• **Exercise details**
Filter the records below for the word "between". Keep each line that has it.

• **Given records**
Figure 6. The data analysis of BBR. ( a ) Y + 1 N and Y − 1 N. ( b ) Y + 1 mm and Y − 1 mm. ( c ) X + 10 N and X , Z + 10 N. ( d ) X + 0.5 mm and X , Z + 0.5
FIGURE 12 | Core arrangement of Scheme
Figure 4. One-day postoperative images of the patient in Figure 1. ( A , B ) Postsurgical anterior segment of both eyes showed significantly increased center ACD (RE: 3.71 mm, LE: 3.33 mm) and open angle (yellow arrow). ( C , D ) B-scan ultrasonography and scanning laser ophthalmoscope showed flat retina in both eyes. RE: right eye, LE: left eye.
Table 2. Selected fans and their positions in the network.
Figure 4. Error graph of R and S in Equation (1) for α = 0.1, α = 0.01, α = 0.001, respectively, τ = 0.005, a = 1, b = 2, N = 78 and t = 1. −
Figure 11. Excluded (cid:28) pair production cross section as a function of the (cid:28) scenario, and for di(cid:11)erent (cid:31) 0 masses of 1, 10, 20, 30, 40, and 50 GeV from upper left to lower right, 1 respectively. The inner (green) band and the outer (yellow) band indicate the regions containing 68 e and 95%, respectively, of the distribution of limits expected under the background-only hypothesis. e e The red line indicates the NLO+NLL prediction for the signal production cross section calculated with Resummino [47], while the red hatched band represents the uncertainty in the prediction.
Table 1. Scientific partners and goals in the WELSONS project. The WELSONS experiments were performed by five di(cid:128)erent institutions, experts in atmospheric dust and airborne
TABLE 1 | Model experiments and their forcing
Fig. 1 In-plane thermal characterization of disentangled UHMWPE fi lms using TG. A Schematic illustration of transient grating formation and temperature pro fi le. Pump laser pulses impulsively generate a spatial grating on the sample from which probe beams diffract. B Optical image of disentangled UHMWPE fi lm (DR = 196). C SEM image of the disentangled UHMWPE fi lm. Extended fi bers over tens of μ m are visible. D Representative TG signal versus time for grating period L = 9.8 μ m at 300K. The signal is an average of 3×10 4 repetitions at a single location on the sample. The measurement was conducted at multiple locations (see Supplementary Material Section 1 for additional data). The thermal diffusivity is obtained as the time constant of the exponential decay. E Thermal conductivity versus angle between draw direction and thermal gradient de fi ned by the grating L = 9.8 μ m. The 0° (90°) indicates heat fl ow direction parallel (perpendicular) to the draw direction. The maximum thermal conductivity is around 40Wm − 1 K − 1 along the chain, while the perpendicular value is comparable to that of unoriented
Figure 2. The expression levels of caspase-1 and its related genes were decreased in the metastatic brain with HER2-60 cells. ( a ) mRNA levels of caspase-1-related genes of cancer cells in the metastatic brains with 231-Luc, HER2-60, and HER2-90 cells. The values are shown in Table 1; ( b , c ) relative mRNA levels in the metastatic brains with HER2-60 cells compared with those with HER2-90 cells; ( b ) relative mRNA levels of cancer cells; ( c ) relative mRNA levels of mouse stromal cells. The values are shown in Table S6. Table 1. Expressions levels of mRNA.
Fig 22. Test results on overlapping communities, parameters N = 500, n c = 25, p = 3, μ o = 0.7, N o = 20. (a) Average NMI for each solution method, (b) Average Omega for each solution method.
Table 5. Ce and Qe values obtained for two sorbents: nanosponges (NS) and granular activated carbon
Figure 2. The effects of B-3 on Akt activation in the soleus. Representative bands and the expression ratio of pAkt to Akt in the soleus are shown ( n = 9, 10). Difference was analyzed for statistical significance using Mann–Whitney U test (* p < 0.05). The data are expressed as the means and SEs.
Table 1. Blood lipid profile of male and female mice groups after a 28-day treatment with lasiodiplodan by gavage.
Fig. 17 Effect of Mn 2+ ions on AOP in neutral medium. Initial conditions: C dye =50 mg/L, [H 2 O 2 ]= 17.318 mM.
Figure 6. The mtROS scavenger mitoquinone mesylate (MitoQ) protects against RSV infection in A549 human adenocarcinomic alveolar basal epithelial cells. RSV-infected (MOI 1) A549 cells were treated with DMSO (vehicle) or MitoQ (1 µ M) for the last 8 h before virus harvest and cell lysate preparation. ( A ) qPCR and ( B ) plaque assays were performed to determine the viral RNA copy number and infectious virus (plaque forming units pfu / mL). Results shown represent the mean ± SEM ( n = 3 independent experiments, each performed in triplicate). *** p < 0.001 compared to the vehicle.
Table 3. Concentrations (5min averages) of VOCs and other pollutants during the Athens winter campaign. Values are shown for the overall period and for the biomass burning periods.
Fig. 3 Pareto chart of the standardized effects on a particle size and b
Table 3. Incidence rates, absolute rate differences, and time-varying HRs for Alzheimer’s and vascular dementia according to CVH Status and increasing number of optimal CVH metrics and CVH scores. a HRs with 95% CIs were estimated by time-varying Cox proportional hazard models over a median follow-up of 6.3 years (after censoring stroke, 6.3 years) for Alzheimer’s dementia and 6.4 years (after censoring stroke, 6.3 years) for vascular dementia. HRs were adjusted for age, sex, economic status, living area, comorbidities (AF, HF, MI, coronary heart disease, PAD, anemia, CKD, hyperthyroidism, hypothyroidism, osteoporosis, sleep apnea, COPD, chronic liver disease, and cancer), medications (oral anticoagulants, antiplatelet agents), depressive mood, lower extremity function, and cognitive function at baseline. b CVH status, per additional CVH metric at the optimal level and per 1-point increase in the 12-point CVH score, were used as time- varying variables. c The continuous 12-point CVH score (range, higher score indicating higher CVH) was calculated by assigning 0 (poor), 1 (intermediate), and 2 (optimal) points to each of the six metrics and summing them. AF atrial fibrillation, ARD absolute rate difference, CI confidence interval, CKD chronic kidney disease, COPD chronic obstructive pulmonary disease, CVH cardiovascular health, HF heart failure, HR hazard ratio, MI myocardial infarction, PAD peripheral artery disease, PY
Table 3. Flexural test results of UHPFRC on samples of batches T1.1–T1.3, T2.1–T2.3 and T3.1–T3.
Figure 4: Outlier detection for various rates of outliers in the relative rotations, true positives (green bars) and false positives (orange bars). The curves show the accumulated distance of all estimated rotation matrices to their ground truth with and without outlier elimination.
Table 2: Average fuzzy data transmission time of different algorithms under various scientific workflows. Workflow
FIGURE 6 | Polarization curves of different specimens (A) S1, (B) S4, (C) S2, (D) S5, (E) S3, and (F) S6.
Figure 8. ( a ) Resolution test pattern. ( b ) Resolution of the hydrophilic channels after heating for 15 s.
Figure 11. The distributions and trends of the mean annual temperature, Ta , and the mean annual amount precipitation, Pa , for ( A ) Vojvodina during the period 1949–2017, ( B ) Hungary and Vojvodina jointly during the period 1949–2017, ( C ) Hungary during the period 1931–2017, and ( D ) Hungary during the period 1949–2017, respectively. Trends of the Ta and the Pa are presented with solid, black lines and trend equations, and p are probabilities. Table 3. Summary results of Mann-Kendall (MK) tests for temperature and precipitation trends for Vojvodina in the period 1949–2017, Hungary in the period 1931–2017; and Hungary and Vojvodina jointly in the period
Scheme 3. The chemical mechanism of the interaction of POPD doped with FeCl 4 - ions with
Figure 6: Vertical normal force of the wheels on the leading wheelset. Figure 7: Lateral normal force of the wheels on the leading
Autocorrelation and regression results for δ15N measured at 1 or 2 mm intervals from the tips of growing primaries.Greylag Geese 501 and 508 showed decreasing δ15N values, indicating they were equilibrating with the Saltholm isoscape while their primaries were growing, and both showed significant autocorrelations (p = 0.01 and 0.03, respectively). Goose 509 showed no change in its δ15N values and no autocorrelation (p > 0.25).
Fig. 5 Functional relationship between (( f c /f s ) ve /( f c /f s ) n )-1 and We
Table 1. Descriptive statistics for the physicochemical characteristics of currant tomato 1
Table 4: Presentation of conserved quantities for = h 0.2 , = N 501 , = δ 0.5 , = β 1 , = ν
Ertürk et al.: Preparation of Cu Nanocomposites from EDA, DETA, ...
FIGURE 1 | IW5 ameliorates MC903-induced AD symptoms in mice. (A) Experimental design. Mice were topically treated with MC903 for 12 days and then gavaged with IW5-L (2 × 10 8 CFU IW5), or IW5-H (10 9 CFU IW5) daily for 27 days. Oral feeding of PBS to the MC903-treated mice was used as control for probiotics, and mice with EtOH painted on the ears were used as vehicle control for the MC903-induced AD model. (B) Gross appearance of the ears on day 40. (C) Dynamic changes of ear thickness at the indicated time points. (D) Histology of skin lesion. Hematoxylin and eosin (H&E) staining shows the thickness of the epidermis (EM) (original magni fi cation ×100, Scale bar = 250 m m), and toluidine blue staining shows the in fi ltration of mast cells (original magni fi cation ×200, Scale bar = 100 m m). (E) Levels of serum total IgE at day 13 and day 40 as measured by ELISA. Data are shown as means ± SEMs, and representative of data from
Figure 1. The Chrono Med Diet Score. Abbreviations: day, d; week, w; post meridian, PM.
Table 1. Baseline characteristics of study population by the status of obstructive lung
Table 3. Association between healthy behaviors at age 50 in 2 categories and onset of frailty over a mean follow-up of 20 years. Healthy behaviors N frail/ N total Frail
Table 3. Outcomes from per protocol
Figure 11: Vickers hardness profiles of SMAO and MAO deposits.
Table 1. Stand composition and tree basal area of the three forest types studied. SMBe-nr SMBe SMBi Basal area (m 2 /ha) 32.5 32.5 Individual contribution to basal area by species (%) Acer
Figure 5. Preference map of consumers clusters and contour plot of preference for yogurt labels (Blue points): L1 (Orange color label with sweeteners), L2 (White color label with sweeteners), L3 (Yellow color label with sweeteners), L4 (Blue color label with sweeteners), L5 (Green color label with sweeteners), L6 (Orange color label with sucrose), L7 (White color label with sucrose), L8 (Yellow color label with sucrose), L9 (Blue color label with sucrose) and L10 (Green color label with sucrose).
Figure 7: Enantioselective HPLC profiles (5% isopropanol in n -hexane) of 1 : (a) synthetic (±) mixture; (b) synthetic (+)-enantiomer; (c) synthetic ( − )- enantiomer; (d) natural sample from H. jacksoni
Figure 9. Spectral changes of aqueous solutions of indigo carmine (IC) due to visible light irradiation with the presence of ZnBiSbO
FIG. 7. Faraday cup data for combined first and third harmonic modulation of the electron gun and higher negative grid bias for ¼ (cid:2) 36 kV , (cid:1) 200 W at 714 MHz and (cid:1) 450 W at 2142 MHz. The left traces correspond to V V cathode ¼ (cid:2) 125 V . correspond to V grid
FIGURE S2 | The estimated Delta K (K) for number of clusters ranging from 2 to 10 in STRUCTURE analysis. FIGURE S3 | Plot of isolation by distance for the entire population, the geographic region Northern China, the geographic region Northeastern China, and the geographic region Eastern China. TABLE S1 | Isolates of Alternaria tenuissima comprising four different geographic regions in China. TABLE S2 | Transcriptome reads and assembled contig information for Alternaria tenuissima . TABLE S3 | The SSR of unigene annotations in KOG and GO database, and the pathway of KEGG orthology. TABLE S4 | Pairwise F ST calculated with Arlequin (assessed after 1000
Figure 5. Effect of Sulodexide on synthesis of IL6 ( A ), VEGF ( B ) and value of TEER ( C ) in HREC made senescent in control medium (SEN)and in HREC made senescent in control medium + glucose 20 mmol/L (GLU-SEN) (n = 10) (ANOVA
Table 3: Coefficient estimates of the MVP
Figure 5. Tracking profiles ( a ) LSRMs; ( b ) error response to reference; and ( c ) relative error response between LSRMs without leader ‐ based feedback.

• **Worked solution**
Fig. 1 In-plane thermal characterization of disentangled UHMWPE fi lms using TG. A Schematic illustration of transient grating formation and temperature pro fi le. Pump laser pulses impulsively generate a spatial grating on the sample from which probe beams diffract. B Optical image of disentangled UHMWPE fi lm (DR = 196). C SEM image of the disentangled UHMWPE fi lm. Extended fi bers over tens of μ m are visible. D Representative TG signal versus time for grating period L = 9.8 μ m at 300K. The signal is an average of 3×10 4 repetitions at a single location on the sample. The measurement was conducted at multiple locations (see Supplementary Material Section 1 for additional data). The thermal diffusivity is obtained as the time constant of the exponential decay. E Thermal conductivity versus angle between draw direction and thermal gradient de fi ned by the grating L = 9.8 μ m. The 0° (90°) indicates heat fl ow direction parallel (perpendicular) to the draw direction. The maximum thermal conductivity is around 40Wm − 1 K − 1 along the chain, while the perpendicular value is comparable to that of unoriented
Fig. 5 Functional relationship between (( f c /f s ) ve /( f c /f s ) n )-1 and We
Table 3. Association between healthy behaviors at age 50 in 2 categories and onset of frailty over a mean follow-up of 20 years. Healthy behaviors N frail/ N total Frail
Figure 5. Tracking profiles ( a ) LSRMs; ( b ) error response to reference; and ( c ) relative error response between LSRMs without leader ‐ based feedback.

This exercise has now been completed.